* _Questions to answer_
• a. Reproduce the passage of the Lucene post word for word, starting at the words "Mailing List Archive: Prioritising" and ending after "individual words.".
• b. According to the Lucene post, which category of document needs to be boosted in the search results?

Mailing List Archive: Prioritising certain documents in the search results

Hi

I'm currently using Lucene 8-6.3, and indexing a few thousand documents.
Some of these documents need to be prioritised in the search results, but
not by too much; e.g. an exact phrase match in a normal document still needs
to top the rankings ahead of a priority document that just matches the
individual words.

I'm tokenising and indexing a Title field and a Content field, and storing a
Category field and a Version field. Searches are executed with a standard
QueryParser on Title and Content.

Most documents do not have a category or a version, but if a document has
the category ReleaseNote then it needs to be boosted, and the value of the
boost factor should be correlated with the Version (so Version = 10 is
boosted more than Version = 6, etc).

Looking back through the older versions of the documentation it appears that
document.setBoost might have provided something I could work with, but later
versions of Lucene appear to have dropped this feature. If it still existed
I expect I'd have to experiment with the actual coefficients until I got
reasonable results but in principle it should be possible to arrive at a
good result.

* _Entries supplied_
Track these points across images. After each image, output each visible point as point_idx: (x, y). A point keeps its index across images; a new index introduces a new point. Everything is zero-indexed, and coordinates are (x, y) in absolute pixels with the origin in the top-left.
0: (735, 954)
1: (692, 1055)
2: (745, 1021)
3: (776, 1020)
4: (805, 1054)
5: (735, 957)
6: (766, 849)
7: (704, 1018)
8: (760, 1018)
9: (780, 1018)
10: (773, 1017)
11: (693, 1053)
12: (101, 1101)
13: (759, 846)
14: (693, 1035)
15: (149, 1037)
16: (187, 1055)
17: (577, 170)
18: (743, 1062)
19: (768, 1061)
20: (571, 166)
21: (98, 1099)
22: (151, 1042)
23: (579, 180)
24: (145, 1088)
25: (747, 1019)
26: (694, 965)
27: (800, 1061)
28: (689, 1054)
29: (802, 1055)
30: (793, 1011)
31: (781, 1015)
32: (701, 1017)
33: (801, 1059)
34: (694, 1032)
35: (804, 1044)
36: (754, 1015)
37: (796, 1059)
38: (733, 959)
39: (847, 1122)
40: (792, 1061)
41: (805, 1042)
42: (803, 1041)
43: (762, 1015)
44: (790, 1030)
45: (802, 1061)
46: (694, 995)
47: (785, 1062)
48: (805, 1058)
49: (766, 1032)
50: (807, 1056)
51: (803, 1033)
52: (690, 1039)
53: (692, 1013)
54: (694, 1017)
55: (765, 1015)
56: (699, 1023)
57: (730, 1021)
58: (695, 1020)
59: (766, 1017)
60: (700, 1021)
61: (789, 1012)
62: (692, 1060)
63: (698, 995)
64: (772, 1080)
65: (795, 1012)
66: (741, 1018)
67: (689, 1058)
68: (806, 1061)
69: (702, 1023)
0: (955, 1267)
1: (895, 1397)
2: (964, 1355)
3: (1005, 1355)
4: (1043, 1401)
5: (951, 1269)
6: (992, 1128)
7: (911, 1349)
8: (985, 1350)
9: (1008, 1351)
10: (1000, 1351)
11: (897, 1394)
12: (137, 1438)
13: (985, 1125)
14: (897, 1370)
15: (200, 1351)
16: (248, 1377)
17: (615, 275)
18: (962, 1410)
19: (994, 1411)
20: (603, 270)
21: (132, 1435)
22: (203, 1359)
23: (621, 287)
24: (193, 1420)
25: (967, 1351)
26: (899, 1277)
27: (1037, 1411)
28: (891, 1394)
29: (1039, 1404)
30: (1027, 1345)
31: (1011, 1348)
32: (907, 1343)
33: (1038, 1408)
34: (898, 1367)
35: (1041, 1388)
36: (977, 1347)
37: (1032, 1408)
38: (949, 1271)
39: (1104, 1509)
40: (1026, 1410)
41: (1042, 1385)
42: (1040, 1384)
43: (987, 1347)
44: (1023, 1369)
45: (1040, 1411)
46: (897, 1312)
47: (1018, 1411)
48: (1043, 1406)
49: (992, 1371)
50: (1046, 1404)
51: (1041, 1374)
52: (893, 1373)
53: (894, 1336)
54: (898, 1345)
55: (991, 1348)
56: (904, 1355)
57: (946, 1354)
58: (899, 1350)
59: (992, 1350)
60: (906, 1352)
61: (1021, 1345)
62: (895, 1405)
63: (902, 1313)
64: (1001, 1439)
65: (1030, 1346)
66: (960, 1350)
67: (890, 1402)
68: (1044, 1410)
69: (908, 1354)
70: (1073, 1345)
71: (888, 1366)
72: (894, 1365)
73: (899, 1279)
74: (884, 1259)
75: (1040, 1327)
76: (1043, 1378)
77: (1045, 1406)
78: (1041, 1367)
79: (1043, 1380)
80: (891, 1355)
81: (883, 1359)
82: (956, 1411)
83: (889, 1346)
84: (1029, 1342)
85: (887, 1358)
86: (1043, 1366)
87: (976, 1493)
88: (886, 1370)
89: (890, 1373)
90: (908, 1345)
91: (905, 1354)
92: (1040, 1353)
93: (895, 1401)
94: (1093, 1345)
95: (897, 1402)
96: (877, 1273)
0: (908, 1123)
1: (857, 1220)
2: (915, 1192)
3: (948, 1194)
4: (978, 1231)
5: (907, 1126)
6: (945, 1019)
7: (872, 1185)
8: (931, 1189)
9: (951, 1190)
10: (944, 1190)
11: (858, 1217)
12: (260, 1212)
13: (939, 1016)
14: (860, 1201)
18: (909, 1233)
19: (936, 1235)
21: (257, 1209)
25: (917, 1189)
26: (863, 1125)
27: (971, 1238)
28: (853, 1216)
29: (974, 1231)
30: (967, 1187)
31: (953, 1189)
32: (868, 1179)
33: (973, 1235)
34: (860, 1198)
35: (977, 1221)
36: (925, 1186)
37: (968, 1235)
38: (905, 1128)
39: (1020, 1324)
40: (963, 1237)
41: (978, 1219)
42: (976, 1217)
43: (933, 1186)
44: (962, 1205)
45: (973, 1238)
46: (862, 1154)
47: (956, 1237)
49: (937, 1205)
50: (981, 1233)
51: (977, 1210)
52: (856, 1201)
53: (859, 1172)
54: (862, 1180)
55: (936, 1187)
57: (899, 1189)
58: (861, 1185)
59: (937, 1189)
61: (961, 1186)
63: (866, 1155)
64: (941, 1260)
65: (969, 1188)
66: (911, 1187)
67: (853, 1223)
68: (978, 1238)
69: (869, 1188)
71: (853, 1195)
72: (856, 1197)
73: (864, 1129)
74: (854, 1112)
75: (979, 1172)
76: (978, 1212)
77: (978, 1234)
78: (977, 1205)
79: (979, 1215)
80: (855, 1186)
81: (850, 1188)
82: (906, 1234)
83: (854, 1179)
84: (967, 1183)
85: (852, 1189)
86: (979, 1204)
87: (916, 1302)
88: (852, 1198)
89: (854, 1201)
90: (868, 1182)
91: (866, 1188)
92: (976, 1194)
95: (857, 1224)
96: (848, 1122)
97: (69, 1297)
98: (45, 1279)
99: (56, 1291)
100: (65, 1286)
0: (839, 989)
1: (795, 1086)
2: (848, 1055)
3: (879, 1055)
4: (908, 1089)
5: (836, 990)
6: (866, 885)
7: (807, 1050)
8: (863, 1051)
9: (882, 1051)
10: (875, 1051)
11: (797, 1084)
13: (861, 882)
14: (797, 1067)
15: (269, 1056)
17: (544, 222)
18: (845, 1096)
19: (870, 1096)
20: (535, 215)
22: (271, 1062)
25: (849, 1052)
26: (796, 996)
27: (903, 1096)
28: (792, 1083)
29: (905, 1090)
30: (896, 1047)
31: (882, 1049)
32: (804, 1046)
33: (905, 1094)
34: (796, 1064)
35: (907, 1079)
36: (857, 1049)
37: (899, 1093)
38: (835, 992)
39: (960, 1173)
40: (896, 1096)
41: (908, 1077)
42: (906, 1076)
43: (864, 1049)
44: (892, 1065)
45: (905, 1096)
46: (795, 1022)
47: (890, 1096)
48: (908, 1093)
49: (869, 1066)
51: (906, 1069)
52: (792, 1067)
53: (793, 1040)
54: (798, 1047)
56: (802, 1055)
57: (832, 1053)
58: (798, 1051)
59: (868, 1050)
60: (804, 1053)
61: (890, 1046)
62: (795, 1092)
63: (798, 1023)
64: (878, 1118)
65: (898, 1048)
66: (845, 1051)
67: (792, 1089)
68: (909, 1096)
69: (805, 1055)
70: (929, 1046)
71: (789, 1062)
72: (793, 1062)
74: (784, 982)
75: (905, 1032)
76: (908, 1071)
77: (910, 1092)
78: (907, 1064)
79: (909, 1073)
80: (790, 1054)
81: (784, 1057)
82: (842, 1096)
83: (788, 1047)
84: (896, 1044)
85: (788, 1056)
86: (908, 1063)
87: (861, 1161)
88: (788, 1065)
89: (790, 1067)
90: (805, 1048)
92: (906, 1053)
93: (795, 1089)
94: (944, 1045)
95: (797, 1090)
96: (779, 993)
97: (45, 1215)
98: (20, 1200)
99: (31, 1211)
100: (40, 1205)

* _Written answers_
• a.
Mailing List Archive: Prioritising certain documents in the search results

Hi

I'm currently using Lucene 8-6.3, and indexing a few thousand documents.
Some of these documents need to be prioritised in the search results, but
not by too much; e.g. an exact phrase match in a normal document still needs
to top the rankings ahead of a priority document that just matches the
individual words.

• b. ReleaseNote